Ini sejenis bentuk penyesalan yang sungguh sukar untuk saya maafkan. Sebab, jarak rumah paklik saya dengan rumah saya hanya selisih satu rumah.
Maka, sebagai bentuk penebusan terbaik atas ketidaktahuan saya selama ini, saya tentu saja harus “menggasak” jambu-jambu di belakang rumah paklik saya itu.
“Ambil saja sana, wong ya jarang ada yang metik,” kata paklik saya sewaktu saya meminta izin untuk menggasak jambu-jambu miliknya.
“Itu genter (galah)-nya di belakang dekat jemuran,” lanjutnya sembari menunjukkan genter alias galah.
“Walah, Paklik, lha nggasak jambu kayak gini kok pakai genter, nggak ada seninya blas,”
“Lha njuk meh gimana metiknya?”
“Lha yo dipanjat tho mas, biar ada tantangannya, ada adrenalinnya, dan yang jelas, ada seninya,” kata saya.
“Yo wis, saksakmu, hati-hati.”
Sejak kecil, saya memang sudah terbiasa memanjat apa saja, dari memanjat pohon, sampai memanjat sosial. Dengan rekam jejak per-panjat-an yang cukup mentereng, maka tentu tak akan susah bagi saya untuk memanjat pohon jambu milik Paklik saya yang tak seberapa tinggi itu. Pantang bagi saya untuk memetik buah dengan galah. Sangat tidak menantang. Sangat tidak “Hidup seperti Larry”.
Saya langsung memasang kuda-kuda. Mencoba memetakan pang alias dahan mana saja yang kira-kira potensial dan bisa dijadikan pegangan untuk manjat.
Begitu selesai memetakan pang, saya segera memulai langkah awal saya.
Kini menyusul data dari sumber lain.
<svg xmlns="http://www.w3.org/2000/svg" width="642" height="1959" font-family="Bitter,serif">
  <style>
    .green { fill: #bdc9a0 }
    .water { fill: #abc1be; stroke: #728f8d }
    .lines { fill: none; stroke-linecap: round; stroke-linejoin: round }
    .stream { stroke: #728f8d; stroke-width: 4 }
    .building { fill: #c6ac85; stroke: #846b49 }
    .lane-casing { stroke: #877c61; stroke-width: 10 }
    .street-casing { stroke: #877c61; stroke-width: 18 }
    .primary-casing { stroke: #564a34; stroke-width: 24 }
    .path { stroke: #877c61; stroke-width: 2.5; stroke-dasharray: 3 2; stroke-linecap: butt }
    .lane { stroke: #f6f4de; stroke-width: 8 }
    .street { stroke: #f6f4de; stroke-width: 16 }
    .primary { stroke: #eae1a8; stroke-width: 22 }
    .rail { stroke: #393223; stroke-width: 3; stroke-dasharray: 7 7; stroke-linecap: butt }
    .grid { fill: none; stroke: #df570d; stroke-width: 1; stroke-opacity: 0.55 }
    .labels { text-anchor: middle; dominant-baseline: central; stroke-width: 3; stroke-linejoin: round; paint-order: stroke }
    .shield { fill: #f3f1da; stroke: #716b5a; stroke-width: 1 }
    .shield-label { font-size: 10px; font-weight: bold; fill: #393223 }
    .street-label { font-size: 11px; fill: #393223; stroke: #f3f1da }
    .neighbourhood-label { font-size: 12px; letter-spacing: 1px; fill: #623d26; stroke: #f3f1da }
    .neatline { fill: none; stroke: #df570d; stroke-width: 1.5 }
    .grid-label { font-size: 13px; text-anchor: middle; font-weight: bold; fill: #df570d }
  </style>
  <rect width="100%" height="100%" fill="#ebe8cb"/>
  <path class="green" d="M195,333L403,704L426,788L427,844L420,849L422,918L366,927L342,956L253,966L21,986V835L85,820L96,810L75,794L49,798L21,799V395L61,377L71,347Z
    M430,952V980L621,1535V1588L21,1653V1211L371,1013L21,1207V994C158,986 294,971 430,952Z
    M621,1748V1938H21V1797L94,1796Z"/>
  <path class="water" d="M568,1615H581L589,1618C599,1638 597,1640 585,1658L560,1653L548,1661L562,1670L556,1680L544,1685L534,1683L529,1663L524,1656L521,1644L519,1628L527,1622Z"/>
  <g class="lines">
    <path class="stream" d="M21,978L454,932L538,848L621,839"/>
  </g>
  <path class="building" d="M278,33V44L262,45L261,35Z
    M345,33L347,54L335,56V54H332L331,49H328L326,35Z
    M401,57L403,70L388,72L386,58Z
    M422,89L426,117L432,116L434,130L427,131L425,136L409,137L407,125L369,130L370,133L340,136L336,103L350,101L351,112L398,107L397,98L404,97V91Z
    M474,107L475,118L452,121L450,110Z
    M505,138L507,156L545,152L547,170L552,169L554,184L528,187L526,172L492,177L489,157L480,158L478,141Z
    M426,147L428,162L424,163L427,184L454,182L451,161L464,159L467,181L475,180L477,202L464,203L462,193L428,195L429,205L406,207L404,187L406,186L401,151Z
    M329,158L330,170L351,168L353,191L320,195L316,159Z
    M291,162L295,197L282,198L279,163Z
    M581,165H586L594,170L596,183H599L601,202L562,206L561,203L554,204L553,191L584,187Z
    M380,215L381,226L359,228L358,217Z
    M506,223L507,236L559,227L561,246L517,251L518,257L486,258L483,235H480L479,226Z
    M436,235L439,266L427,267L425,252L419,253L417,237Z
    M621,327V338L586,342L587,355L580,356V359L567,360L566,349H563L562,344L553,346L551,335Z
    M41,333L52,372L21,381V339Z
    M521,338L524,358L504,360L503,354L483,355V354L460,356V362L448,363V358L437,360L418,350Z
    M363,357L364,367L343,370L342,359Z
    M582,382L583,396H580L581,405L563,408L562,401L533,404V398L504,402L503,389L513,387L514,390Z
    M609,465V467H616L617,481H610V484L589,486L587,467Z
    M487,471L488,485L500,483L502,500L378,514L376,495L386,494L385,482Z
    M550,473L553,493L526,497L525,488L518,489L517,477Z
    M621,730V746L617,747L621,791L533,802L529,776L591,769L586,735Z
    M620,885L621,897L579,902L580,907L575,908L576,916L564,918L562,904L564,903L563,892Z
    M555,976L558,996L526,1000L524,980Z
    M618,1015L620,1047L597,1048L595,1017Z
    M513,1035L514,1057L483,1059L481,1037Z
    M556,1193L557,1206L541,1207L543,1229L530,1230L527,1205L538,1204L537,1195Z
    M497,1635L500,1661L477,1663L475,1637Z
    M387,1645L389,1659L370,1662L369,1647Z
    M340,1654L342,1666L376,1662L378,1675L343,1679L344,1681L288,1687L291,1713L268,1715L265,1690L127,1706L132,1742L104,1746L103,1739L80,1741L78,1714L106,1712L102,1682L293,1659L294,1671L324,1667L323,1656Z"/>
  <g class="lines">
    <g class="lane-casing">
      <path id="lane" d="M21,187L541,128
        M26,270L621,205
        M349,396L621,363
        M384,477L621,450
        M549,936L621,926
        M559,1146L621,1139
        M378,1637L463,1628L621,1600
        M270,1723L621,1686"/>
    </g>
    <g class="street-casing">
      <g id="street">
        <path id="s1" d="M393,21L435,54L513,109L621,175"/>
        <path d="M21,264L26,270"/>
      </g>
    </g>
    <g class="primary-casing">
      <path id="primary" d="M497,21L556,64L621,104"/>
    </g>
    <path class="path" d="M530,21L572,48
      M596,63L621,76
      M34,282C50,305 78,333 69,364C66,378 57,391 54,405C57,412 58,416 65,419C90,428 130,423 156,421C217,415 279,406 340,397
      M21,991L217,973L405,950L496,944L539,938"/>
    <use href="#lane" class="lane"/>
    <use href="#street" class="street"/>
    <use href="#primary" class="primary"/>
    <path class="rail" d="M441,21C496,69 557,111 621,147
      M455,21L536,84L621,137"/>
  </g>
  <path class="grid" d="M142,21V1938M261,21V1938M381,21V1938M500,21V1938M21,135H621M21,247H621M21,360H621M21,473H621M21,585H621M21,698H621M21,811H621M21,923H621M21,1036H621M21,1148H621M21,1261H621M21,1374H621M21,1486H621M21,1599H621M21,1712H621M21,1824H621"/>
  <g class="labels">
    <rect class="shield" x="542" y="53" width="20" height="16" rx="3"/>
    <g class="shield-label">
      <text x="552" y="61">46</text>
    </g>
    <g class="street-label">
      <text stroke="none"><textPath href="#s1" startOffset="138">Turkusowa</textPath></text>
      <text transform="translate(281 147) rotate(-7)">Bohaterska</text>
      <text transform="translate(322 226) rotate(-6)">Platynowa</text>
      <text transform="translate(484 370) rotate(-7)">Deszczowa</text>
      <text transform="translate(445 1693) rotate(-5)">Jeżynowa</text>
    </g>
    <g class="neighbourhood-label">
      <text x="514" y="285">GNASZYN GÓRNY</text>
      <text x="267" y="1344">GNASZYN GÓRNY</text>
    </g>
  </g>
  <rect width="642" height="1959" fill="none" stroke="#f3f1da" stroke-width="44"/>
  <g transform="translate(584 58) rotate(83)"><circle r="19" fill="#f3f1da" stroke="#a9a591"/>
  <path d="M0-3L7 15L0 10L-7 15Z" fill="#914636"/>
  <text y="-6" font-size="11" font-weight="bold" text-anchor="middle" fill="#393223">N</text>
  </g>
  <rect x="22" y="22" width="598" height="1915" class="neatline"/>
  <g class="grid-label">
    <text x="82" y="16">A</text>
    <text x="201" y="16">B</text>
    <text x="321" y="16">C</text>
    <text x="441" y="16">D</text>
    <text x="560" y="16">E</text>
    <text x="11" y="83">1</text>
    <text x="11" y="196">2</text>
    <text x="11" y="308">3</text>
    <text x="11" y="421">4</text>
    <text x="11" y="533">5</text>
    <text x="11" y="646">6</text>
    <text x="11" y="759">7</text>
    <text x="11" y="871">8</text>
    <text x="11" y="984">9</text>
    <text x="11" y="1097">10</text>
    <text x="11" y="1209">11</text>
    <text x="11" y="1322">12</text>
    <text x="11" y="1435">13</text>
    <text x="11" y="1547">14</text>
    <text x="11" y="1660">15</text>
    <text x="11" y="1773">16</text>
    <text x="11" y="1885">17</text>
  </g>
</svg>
Dengan kesigapan dan keterampilan serupa kukang, saya langsung meraih salah satu dahan. Hingga kemudian… Mak sengkring!!!
Bajangkrek setan alas, saya menjerit ngilu. Dahan pertama yang saya raih ternyata menyembunyikan ulat bulu di baliknya. Tangan saya langsung merah ngilu, perih, dengan beberapa bulu ulat nampak tertancap di jari-jari tangan saya.
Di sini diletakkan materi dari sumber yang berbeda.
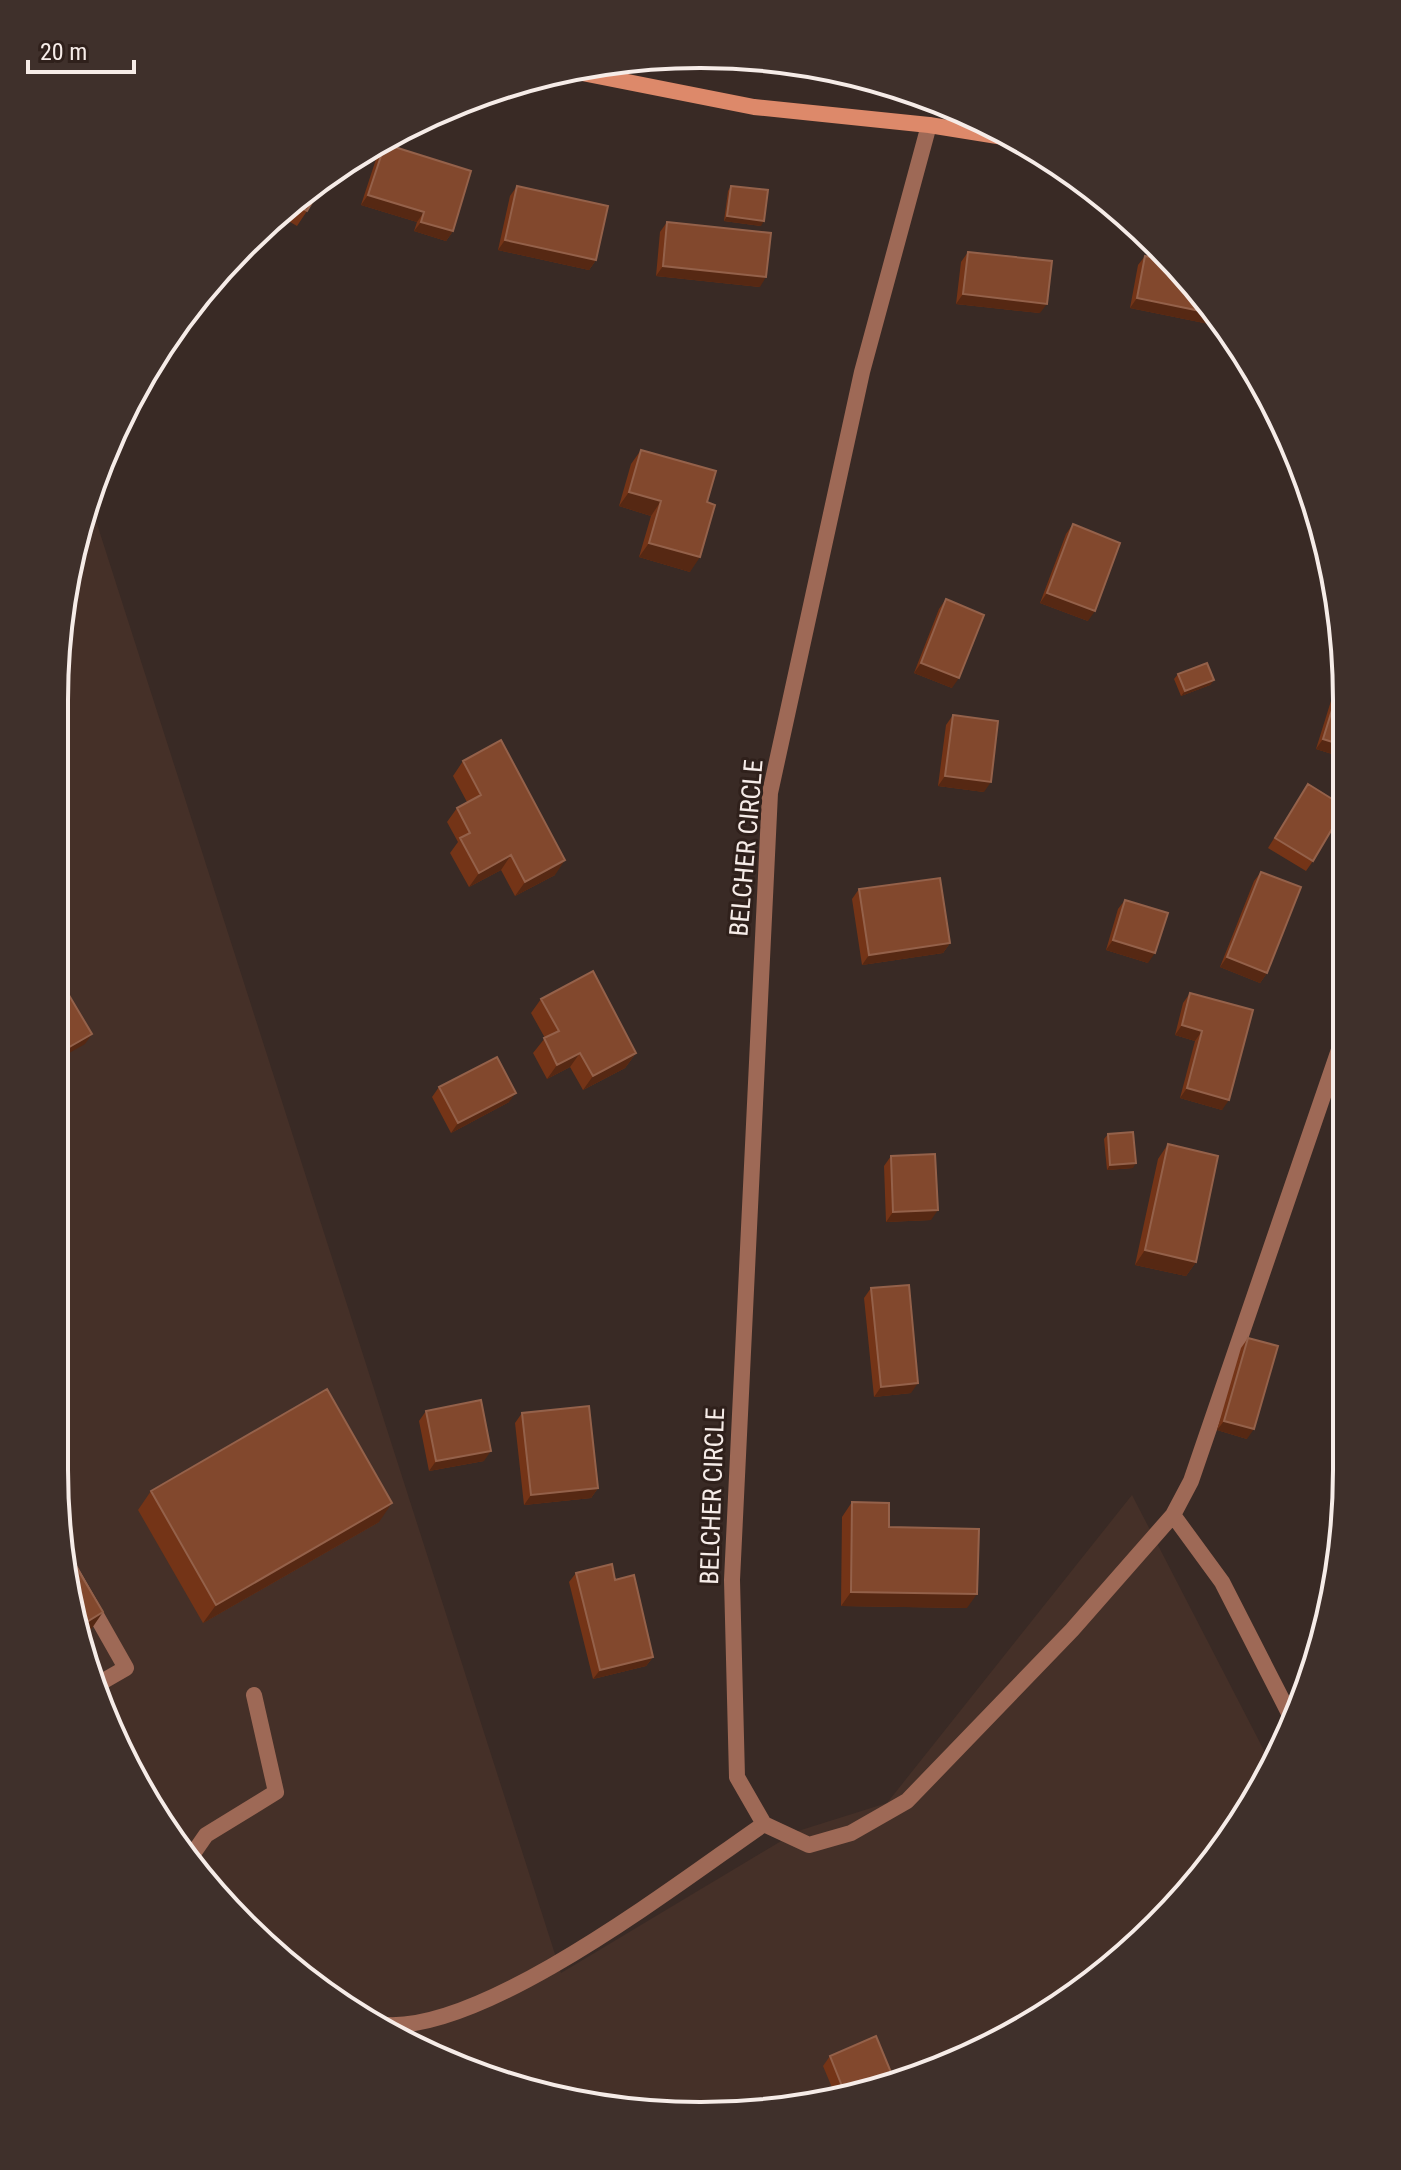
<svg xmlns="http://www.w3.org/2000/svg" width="1401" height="2170" font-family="'Roboto Condensed',sans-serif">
<rect width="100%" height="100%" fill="#392a25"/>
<!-- built -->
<path fill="#453028" d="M90,502l471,1471 237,-142 89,-28 245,-308 138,267 -83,133 -128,112 -191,87 -209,21 -167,-33 -185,-99 -144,-154 -75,-152 -34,-208 6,-853z"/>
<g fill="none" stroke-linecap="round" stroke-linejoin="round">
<!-- lane -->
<path stroke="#9e6956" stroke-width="16" d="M71,1571l55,97 -33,19
M190,1858l16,-23 70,-43 -22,-97
M387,2025c102,5 291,-142 377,-201"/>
<!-- street -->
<path stroke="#9e6956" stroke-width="16" d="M929,125l-67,247 -92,421 -38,787 5,197 27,47 45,21 42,-12 56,-32 165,-171 101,-115 18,-34 153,-446
M1173,1515l49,67 72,141"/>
<!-- secondary -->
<path stroke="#dd896a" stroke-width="16" d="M567,70l187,37 175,18 93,15"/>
</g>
<!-- wall -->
<path fill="#743417" d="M385,144l68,87 -7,10 -32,-10 3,-9 -56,-17 17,-52z
M517,186l79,74 -7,10 -91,-20 12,-54z
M731,186l30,40 -37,-5 4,-30z
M307,188v23l-10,15 -19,-11z
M667,222l93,65 -104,-11 4,-44z
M968,252l72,61 -84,-9 5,-42z
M1145,256l64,68 -79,-16 8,-43z
M641,450l66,52 -17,70 -51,-15 12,-41 -32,-10 12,-42z
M1073,524l15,97 -48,-18 26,-69z
M946,599l6,89 -38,-15 25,-64z
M1178,674l36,6 -4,5 -29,11 -7,-17z
M1342,678l4,1 -1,79 -29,-9 19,-61z
M953,715l31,77 -46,-6 8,-61z
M463,761l92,114 -40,21 -14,-26 -32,17 -19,-34 8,-11 -11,-20 10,-14 10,-6 -14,-26z
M1308,784l5,77 -7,10 -38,-23z
M1261,872l6,101 -7,10 -40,-16 34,-86z
M859,889l91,54 -7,10 -81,12 -10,-66z
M1125,900l23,63 -42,-13 12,-41z
M1190,993l63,17 -31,100 -42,-12 15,-57 -20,-6 8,-32z
M541,999l95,54 -11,15 -42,22 -13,-23 -23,12 -14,-26 12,-15 -14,-25z
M439,1087l70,15 -58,31 -19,-36z
M1108,1134l25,34 -26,2 -3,-31z
M1168,1144l28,118 -10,14 -51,-11 23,-106z
M891,1156l40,64 -45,2 -2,-56z
M871,1288l40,105 -37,4 -10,-99z
M1248,1338l-1,101 -30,-9 24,-82z
M426,1411l58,50 -55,10 -10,-50z
M522,1413l76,75 -7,10 -67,7 -9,-82z
M151,1491l228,31 -176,101 -65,-113z
M852,1502l37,25 78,81 -126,-2 1,-89z
M576,1573l39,7 38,77 -7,9 -53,13 -24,-97z
M830,2056l38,38 -32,3 -13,-31z"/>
<!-- shaded-wall -->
<path fill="#562813" d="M368,195l56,17 -7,10 -56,-17z
M727,216l37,5 -3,5 -37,-5z
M421,222l32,9 -7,10 -32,-10z
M505,240l91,20 -7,10 -91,-20z
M663,266l103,11 -6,10 -104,-11z
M963,294l84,10 -7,9 -84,-9z
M1137,298l78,16 -6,10 -79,-16z
M629,492l32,9 -10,15 -32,-10z
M649,543l51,14 -10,15 -51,-15z
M1047,593l48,18 -7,10 -48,-18z
M921,663l38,15 -7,10 -38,-15z
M1214,680l-4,5 -29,11 4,-5z
M1323,739l22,7v12l-29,-9z
M945,776l46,6 -7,10 -46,-6z
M511,855l-10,15 -32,17 10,-14z
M565,860l-10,15 -40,21 10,-14z
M1113,940l42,13 -7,10 -42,-13z
M950,943l-7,10 -81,12 7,-10z
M1227,957l40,16 -7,10 -40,-16z
M1182,1025l20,6 -7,10 -20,-6z
M92,1034l-7,10 -28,16v-6z
M580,1053l-10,14 -23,12 10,-14z
M636,1053l-11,15 -42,22 10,-14z
M1187,1088l42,12 -7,10 -42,-12z
M516,1093l-7,9 -58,31 7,-10z
M1136,1163l-3,5 -26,2 3,-5z
M938,1210l-7,10 -45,2 7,-10z
M1145,1250l51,12 -10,14 -51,-11z
M918,1383l-7,10 -37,4 7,-10z
M1224,1421l30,8 -7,10 -30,-9z
M491,1451l-7,10 -55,10 7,-10z
M598,1488l-7,10 -67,7 7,-10z
M392,1503l-13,19 -176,101 13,-18z
M851,1592l126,2 -10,14 -126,-2z
M103,1612l-13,19 -9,5 -1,-10z
M653,1657l-7,9 -53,13 7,-9z"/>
<!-- building -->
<path fill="#82482d" stroke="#94614a" stroke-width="2" d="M385,144l86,27 -18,60 -32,-9 3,-10 -56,-17z
M328,175l-21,36 -16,-9 16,-14z
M517,186l91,20 -12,54 -91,-20z
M731,186l37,4 -4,31 -37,-5z
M667,222l104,11 -5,44 -103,-11z
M968,252l84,9 -5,43 -84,-10z
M1145,256l25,5 43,46 3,4 -1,3 -78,-16z
M641,450l75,21 -9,31 8,3 -15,52 -51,-14 12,-42 -32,-9z
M1073,524l47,19 -25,68 -48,-18z
M946,599l38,16 -25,63 -38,-15z
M1207,663l7,17 -29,11 -7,-17z
M1342,678l4,1 -1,67 -22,-7z
M953,715l45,6 -7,61 -46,-6z
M501,740l64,120 -40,22 -14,-27 -32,18 -19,-35 10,-5 -13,-25 24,-13 -18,-34z
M1308,784l37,23 -32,54 -38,-23z
M1261,872l40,15 -34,86 -40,-16z
M940,878l10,65 -81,12 -10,-66z
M1125,900l43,13 -13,40 -42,-13z
M593,971l43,82 -43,23 -13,-23 -23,12 -13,-27 15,-7 -18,-32z
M57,975l35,59 -35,20z
M1190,993l63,17 -24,90 -42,-12 15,-57 -20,-6z
M497,1057l19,36 -58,30 -19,-36z
M1133,1132l3,31 -26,2 -2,-31z
M1168,1144l50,12 -22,106 -51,-12z
M935,1154l3,56 -45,2 -2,-56z
M909,1285l9,98 -37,4 -10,-99z
M1248,1338l30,8 -24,83 -30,-8z
M327,1389l65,114 -176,102 -65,-114z
M481,1400l10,51 -55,10 -10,-50z
M589,1406l9,82 -67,7 -9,-82z
M852,1502l37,1v24l90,2 -2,65 -126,-2z
M68,1553l35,59 -23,14z
M612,1564l3,16 19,-5 19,82 -53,13 -24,-97z
M876,2036l19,46 -27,12 -22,2 -16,-40z"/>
<g text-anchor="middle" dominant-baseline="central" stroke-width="6" stroke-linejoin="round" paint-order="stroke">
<!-- street labels -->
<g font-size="26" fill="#f6ece8" stroke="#2f201b">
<text transform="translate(746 848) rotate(-85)">BELCHER CIRCLE</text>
<text transform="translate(712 1496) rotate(-88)">BELCHER CIRCLE</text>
</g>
</g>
<!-- crop -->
<path d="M0 0H1401V2170H0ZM700 68H701A632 632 0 0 1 1333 700V1470A632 632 0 0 1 701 2102H700A632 632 0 0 1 68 1470V700A632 632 0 0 1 700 68Z" fill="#3f302b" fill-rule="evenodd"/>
<path fill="none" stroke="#f6ece8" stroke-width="4" d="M700 68H701A632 632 0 0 1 1333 700V1470A632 632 0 0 1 701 2102H700A632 632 0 0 1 68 1470V700A632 632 0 0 1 700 68Z"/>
<!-- scale -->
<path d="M28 60v12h106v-12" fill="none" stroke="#f6ece8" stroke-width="4"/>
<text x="40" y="60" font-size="24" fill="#f6ece8" stroke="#2f201b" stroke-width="6" paint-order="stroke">20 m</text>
</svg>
“Taeeeeek!!!” aaya berteriak spontan.
Demi mendengar kegaduhan kecil di belakang rumahnya, Paklik saya segera keluar. Ia meringis, saya pun meringis.
Pada akhirnya, saya pun mengalah dengan keadaan. Saya lantas memetik itu jambu dengan galah. Cara memetik buah yang di mata saya sangat tidak lelaki. Sangat tidak nyeni.
Namun, rasa ngilu pada tangan akibat menyentuh ulat bulu membuat saya berpikir, kelihatannya, memang tidak semua hal harus dilakukan dengan cara yang nyeni.